» **Goal of the exercise**: Extract all lines from the data beneath that include the word "images".

» **Given entries**:

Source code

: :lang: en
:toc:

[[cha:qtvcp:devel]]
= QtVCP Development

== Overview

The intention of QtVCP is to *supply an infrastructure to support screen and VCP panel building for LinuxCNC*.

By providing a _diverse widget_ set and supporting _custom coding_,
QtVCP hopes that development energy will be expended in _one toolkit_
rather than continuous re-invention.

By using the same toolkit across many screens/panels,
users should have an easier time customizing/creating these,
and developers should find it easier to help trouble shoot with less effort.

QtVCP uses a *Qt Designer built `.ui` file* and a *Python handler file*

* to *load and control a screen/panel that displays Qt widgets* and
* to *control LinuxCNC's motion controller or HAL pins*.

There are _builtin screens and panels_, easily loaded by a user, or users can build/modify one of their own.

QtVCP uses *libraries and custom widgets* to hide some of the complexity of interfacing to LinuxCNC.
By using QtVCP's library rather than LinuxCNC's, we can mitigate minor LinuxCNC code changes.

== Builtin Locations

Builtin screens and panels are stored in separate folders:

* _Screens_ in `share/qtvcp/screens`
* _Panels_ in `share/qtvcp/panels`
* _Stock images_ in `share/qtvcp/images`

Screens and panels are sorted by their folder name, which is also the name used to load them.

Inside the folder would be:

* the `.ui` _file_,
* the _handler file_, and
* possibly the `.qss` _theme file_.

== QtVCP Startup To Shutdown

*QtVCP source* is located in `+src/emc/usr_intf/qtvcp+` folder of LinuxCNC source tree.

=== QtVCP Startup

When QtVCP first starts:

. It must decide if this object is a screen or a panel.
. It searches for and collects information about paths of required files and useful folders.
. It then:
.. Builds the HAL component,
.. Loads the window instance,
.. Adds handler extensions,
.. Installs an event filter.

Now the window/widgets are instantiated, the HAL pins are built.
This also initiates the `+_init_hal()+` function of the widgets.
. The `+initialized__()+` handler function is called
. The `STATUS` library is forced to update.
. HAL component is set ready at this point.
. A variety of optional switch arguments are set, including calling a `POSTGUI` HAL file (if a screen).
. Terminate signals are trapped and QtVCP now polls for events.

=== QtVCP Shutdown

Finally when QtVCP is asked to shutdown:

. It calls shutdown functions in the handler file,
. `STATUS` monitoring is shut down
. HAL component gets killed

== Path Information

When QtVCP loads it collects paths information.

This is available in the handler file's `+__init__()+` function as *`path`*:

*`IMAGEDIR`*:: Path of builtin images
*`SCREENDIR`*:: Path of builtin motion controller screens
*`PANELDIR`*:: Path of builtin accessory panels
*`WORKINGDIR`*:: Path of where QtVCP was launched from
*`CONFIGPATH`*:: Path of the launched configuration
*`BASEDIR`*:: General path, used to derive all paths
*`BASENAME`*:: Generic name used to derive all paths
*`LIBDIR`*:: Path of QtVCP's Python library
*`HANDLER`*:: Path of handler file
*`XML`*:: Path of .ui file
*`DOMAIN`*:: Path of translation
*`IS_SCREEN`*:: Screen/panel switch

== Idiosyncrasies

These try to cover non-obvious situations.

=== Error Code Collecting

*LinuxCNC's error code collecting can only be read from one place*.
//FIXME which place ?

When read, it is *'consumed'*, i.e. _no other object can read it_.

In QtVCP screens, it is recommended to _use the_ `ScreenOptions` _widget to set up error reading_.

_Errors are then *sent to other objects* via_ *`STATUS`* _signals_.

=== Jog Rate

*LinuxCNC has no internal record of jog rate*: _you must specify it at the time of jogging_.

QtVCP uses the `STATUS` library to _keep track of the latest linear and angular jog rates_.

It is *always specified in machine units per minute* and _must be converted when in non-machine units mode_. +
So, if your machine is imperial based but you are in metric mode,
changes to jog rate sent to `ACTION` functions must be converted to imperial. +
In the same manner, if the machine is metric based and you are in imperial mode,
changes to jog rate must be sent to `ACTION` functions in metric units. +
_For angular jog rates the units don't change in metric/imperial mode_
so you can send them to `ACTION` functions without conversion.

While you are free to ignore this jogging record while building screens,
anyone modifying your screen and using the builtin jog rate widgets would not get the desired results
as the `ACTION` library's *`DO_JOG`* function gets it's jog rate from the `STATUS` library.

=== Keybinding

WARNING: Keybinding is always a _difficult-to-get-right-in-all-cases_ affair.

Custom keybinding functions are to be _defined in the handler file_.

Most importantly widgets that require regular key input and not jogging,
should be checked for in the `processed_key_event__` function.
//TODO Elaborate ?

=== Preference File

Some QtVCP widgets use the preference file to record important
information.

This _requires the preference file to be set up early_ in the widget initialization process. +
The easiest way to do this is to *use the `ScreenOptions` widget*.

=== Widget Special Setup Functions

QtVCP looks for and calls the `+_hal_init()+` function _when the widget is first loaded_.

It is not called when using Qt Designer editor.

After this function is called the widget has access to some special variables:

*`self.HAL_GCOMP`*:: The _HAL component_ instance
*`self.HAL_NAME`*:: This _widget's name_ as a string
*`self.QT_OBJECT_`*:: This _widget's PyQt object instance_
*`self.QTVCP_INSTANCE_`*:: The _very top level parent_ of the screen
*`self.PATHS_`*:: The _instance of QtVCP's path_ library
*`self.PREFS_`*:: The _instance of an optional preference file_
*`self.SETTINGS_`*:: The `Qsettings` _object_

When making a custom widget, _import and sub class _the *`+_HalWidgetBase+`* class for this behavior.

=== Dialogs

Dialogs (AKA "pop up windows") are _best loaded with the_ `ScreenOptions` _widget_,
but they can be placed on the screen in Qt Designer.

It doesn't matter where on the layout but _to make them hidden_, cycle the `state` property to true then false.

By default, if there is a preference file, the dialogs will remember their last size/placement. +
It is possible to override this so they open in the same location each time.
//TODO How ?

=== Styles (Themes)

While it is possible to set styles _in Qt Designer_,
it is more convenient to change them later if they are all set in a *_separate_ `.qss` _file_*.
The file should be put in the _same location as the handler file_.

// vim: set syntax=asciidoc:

» **Solution**:
* _Stock images_ in `share/qtvcp/images`
*`IMAGEDIR`*:: Path of builtin images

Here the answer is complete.